(Short-answer tasks about charts)
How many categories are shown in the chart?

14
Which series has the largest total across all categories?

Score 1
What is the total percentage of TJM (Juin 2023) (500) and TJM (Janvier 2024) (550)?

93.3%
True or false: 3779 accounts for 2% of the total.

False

* * *

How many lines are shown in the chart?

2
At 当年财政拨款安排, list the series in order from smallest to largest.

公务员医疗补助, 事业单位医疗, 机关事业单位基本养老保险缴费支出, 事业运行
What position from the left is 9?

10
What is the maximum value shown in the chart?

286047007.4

==

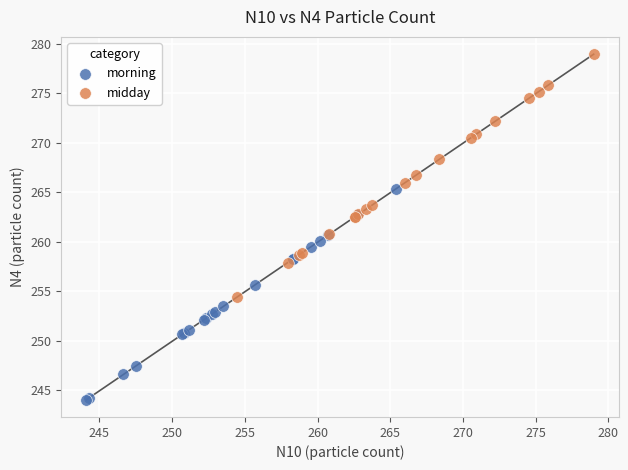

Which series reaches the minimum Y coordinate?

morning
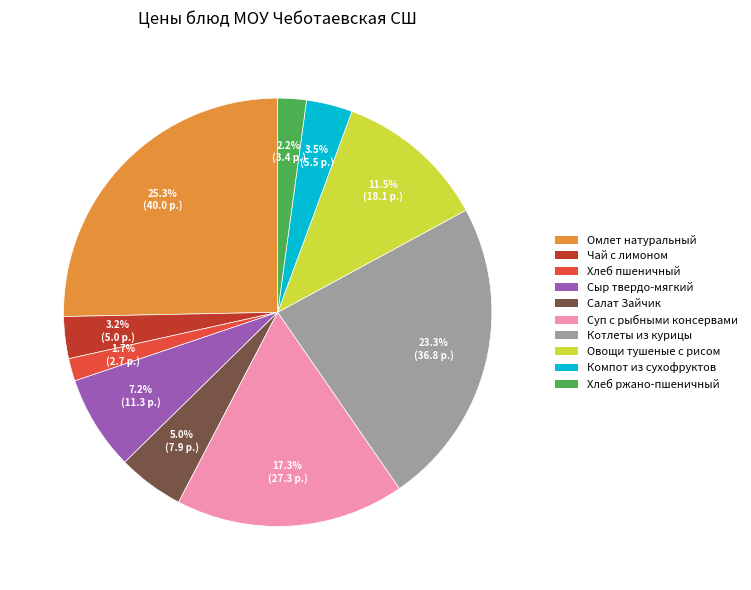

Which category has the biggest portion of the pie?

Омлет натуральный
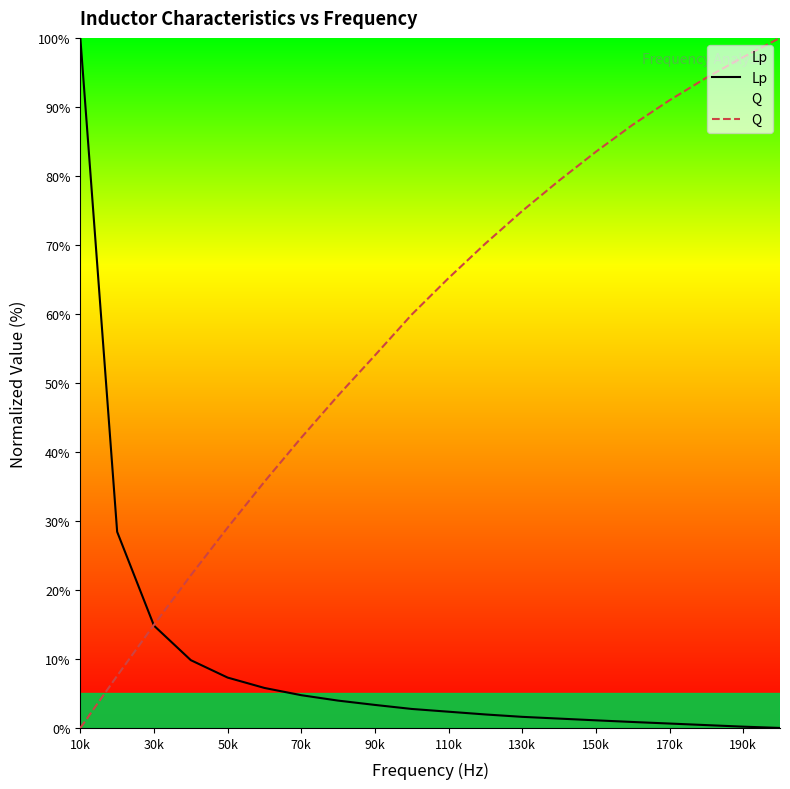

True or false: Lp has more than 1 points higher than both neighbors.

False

• **TASK TO COMPLETE**
Copy word for word the stretch of the material above from the line containing "公务员医疗补助, 事业单位医疗, 机关事业单位基本养老保险缴费支出, 事业运行" through the line containing "What is the maximum value shown in the chart?", including both of those lines.

• **RESPONSE**
公务员医疗补助, 事业单位医疗, 机关事业单位基本养老保险缴费支出, 事业运行
What position from the left is 9?

10
What is the maximum value shown in the chart?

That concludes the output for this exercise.